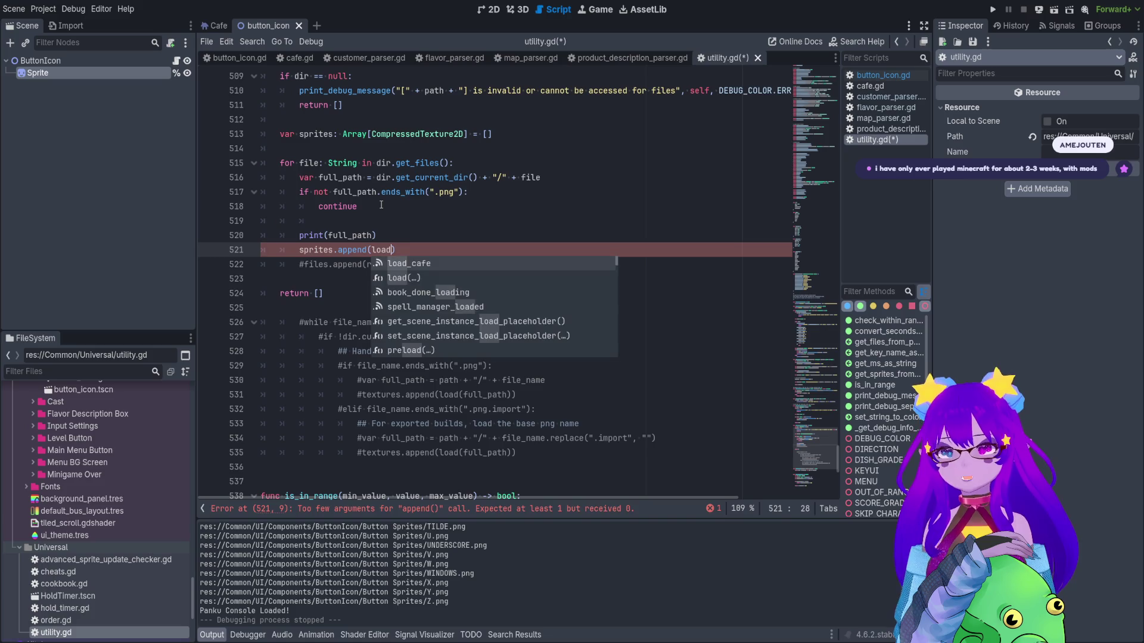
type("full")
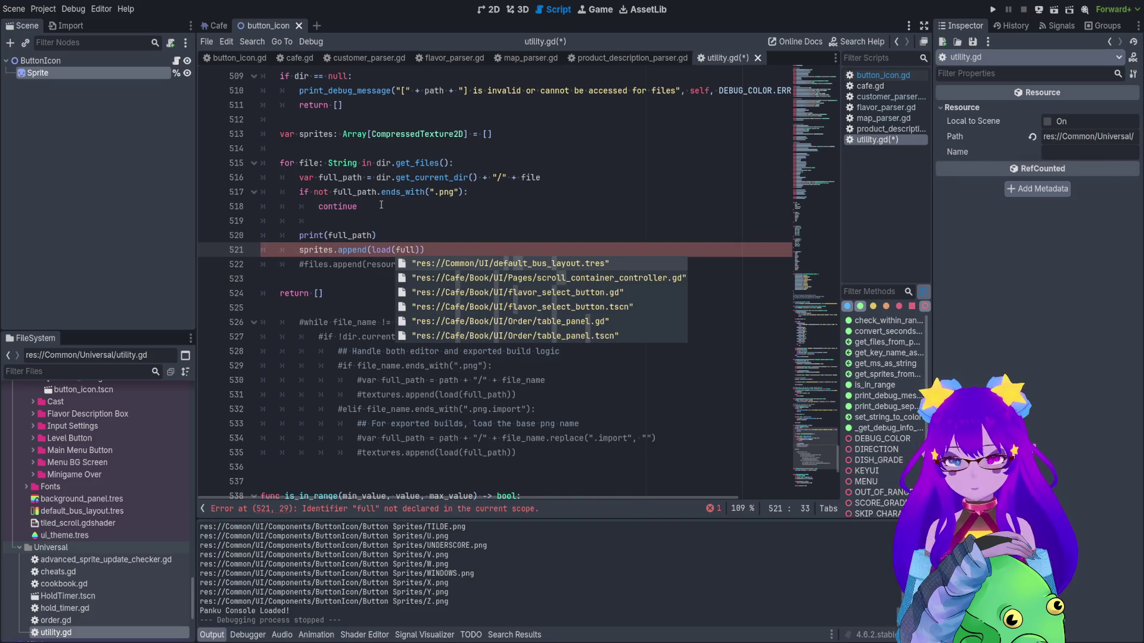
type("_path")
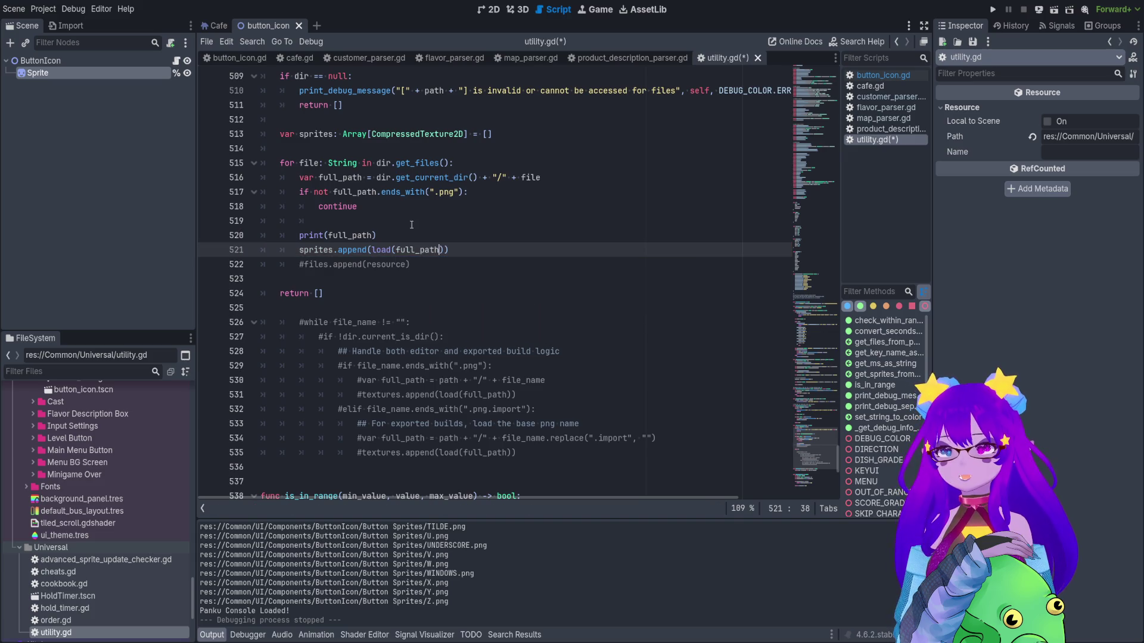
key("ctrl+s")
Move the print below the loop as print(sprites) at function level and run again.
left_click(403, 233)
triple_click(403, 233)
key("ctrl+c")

---*---

▶ _WORK ORDER_:
The required output is the lines from the one holding "left_click(403, 233)" through the last line of the entries above, copied exactly.

▶ _RESULT FOR THIS EXERCISE_:
left_click(403, 233)
triple_click(403, 233)
key("ctrl+c")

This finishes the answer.